On the rare occasion that my goal to work with one of these ensembles did happen, though, it rarely turned out as I'd hoped. A coveted commission would arrive, but with a text I didn't love, and I'd be ashamed of the resulting piece. I'd idolize a competition—a long-awaited chance to work with a particular ensemble—and finally win, only to receive a premiere that was under tempo and under-rehearsed. Even when an ensemble I longed to work with programmed my music in a gorgeous, near-perfect performance, I'd notice that, listening in the audience, I felt the same anxious, chattering thoughts I feel during every performance of my music: Is this piece any good? Do I even like this piece anymore? Does anyone here like this piece?

 

Reality can't possibly meet the unreasonably high expectations I've attached to these lists of “dream collaborators.” No matter how talented a performer is, no collaboration will turn me into a different person: someone who is never full of self-doubt, who feels as if every new piece she writes is perfect. I'll probably never feel that way. I don't think I'd want to feel that way.

 

I do think that considering which collaborations you'd love to pursue in the future can be tremendously valuable, especially when your envisioned collaborators are people with whom you've already established a working relationship. But when your instinct in setting dream goals for your music is to passively make a list of people you'd like to perform your work, it might be more worthwhile to ask yourself why you're drawn to these particular performers. Is there a piece that you think you could only write for one particular ensemble?
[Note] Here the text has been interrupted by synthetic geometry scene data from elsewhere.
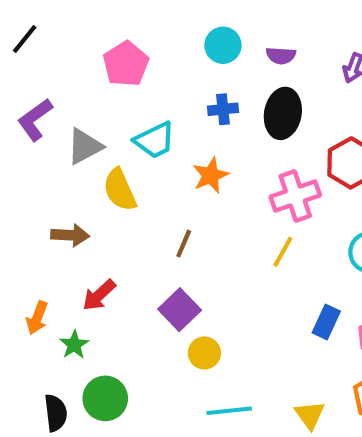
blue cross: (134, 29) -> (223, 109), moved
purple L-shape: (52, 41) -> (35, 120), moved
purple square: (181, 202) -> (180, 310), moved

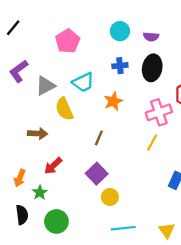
black semicircle: (56, 413) -> (22, 215), moved

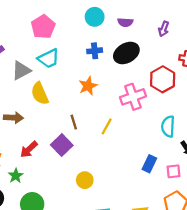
black ellipse: (152, 68) -> (126, 53), turned 50
cyan trapezoid: (83, 82) -> (49, 58), moved
brown line: (99, 138) -> (74, 122), turned -40
yellow line: (152, 142) -> (107, 126), moved
purple square: (97, 174) -> (62, 145), moved

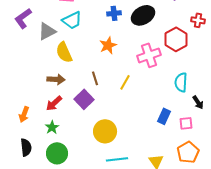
brown arrow: (14, 118) -> (56, 79), moved
green star: (16, 176) -> (52, 127), moved
yellow circle: (85, 180) -> (105, 131), size x1.5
Would working with any one of these collaborators contribute something to your career that you truly couldn't achieve any other way, or with anyone else?

 

Now, as each new year approaches and I consider how I'd like my musical future to proceed, I remind myself to set goals for dream projects rather than dream collaborators. I build flexibility into each dream, accepting that I can't know precisely how each project will take shape until it becomes reality.

 

Take How to Go On, the title piece on Choral Arts Initiative's album of my choral music: I knew I wanted to write a secular requiem for close to a decade, long before I'd met CAI's conductor, and before CAI even existed. For years, I also dreamed of making a first album of my choral works, but when I imagined those two distinct goals, I never could have guessed that they'd overlap.

 

If I'd written a secular requiem for a different chorus, maybe it would have been simpler. Maybe there would have been less divisi and fewer movements; maybe it would have set different texts. Maybe my secular requiem would have been written, as I'd initially imagined it, as an concert-length work for chorus and orchestra. With another collaborator, I could have fulfilled the same dream with an entirely different piece.

 

But now, going back through the margins of The Artist's Way yet again, I place a check mark or scribble in “How to Go On” wherever I've mentioned recording an album of my choral works or composing a secular requiem. Those two dream projects have been realized in a uniquely wonderful reality; I can no longer imagine wanting them to exist any other way.

 

Now, I set new goals. I imagine future albums, and while I have a loose concept for what each will hold, the ensembles recording those albums are undefined. When I find the right collaborators, they will inevitably shape these recordings. I imagine writing a piece for chorus and orchestra within the next year or so; the dream and intent are perfectly clear, but here, too, that new piece will depend on which ensemble commissions it. I'll continue to hone my vision for these projects until I find the right collaborators for each particular dream, and then I'll open them up to reality. At least in my universe, that's the way that dream projects come true.